### [Task data]

○ ○ ○ ○ ○ ○ ○

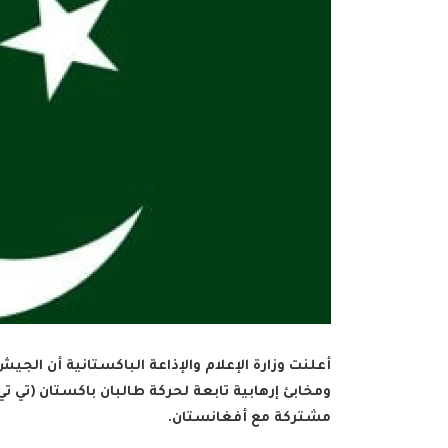
أعلنت وزارة الإعلام والإذاعة الباكستانية أن 
ومخابئ إرهابية تابعة لحركة طالبان باكستان (تي 
مشتركة مع أفغانستان.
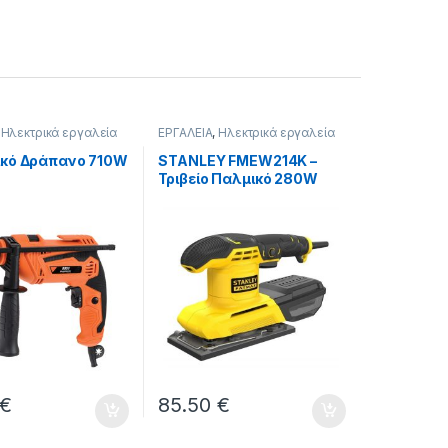
,
Ηλεκτρικά εργαλεία
ΕΡΓΑΛΕΙΑ
,
Ηλεκτρικά εργαλεία
ικό Δράπανο 710W
STANLEY FMEW214K –
Τριβείο Παλμικό 280W
€
85.50
€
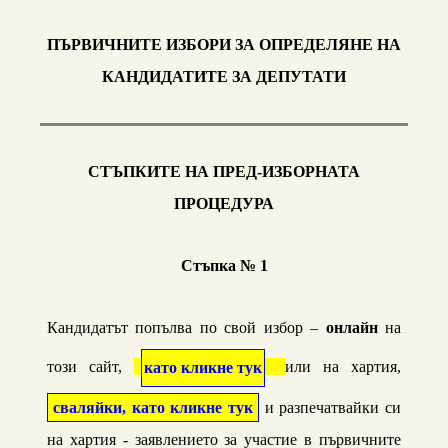
ПЪРВИЧНИТЕ ИЗБОРИ ЗА ОПРЕДЕЛЯНЕ НА
КАНДИДАТИТЕ ЗА
ДЕПУТАТИ
СТЪПКИТЕ
НА ПРЕД-ИЗБОРНАТА
ПРОЦЕДУРА
Стъпка № 1
Кандидатът попълва по свой избор –
онлайн
на
този сайт,
или на хартия,
като кликне тук
сваляйки, като кликне тук
и разпечатвайки си
на хартия - заявлението за участие в първичните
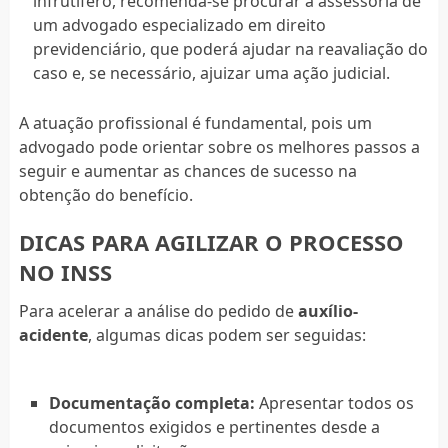
infrutífero, recomenda-se procurar a assessoria de
um advogado especializado em direito
previdenciário, que poderá ajudar na reavaliação do
caso e, se necessário, ajuizar uma ação judicial.
A atuação profissional é fundamental, pois um
advogado pode orientar sobre os melhores passos a
seguir e aumentar as chances de sucesso na
obtenção do benefício.
DICAS PARA AGILIZAR O PROCESSO
NO INSS
Para acelerar a análise do pedido de
auxílio-
acidente
, algumas dicas podem ser seguidas:
Documentação completa:
Apresentar todos os
documentos exigidos e pertinentes desde a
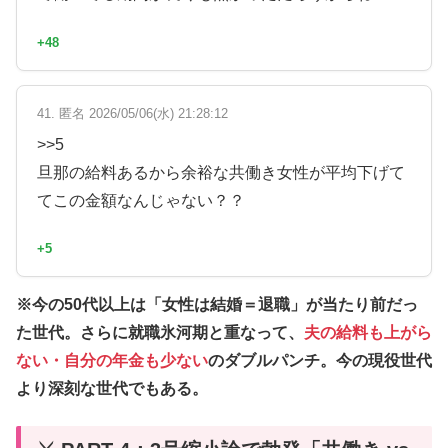
+48
41. 匿名 2026/05/06(水) 21:28:12
>>5
旦那の給料あるから余裕な共働き女性が平均下げて
てこの金額なんじゃない？？
+5
※今の50代以上は「
女性は結婚＝退職
」が当たり前だっ
た世代。さらに就職氷河期と重なって、
夫の給料も上がら
ない・自分の年金も少ない
のダブルパンチ。今の現役世代
より深刻な世代でもある。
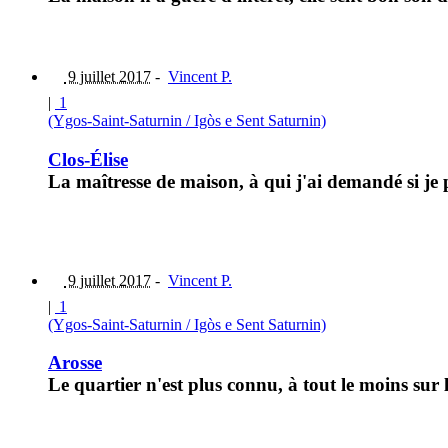
9 juillet 2017
-
Vincent P.
|
1
(Ygos-Saint-Saturnin / Igòs e Sent Saturnin)
Clos-Élise
La maîtresse de maison, à qui j'ai demandé si je
9 juillet 2017
-
Vincent P.
|
1
(Ygos-Saint-Saturnin / Igòs e Sent Saturnin)
Arosse
Le quartier n'est plus connu, à tout le moins sur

○ ○ ○ ○ ○ ○ ○

### [Exercise goal]
Can you give every line of the listing above again, swapping "9 juillet 2017" for "2017-07-09" wherever it occurs, with nothing else altered and the pictures left out?

### [Task solution]
أعلنت وزارة الإعلام والإذاعة الباكستانية أن 
ومخابئ إرهابية تابعة لحركة طالبان باكستان (تي 
مشتركة مع أفغانستان.
,
Ηλεκτρικά εργαλεία
ΕΡΓΑΛΕΙΑ
,
Ηλεκτρικά εργαλεία
ικό Δράπανο 710W
STANLEY FMEW214K –
Τριβείο Παλμικό 280W
€
85.50
€
ПЪРВИЧНИТЕ ИЗБОРИ ЗА ОПРЕДЕЛЯНЕ НА
КАНДИДАТИТЕ ЗА
ДЕПУТАТИ
СТЪПКИТЕ
НА ПРЕД-ИЗБОРНАТА
ПРОЦЕДУРА
Стъпка № 1
Кандидатът попълва по свой избор –
онлайн
на
този сайт,
или на хартия,
като кликне тук
сваляйки, като кликне тук
и разпечатвайки си
на хартия - заявлението за участие в първичните
infrutífero, recomenda-se procurar a assessoria de
um advogado especializado em direito
previdenciário, que poderá ajudar na reavaliação do
caso e, se necessário, ajuizar uma ação judicial.
A atuação profissional é fundamental, pois um
advogado pode orientar sobre os melhores passos a
seguir e aumentar as chances de sucesso na
obtenção do benefício.
DICAS PARA AGILIZAR O PROCESSO
NO INSS
Para acelerar a análise do pedido de
auxílio-
acidente
, algumas dicas podem ser seguidas:
Documentação completa:
Apresentar todos os
documentos exigidos e pertinentes desde a
+48
41. 匿名 2026/05/06(水) 21:28:12
>>5
旦那の給料あるから余裕な共働き女性が平均下げて
てこの金額なんじゃない？？
+5
※今の50代以上は「
女性は結婚＝退職
」が当たり前だっ
た世代。さらに就職氷河期と重なって、
夫の給料も上がら
ない・自分の年金も少ない
のダブルパンチ。今の現役世代
より深刻な世代でもある。
2017-07-09
-
Vincent P.
|
1
(Ygos-Saint-Saturnin / Igòs e Sent Saturnin)
Clos-Élise
La maîtresse de maison, à qui j'ai demandé si je
2017-07-09
-
Vincent P.
|
1
(Ygos-Saint-Saturnin / Igòs e Sent Saturnin)
Arosse
Le quartier n'est plus connu, à tout le moins sur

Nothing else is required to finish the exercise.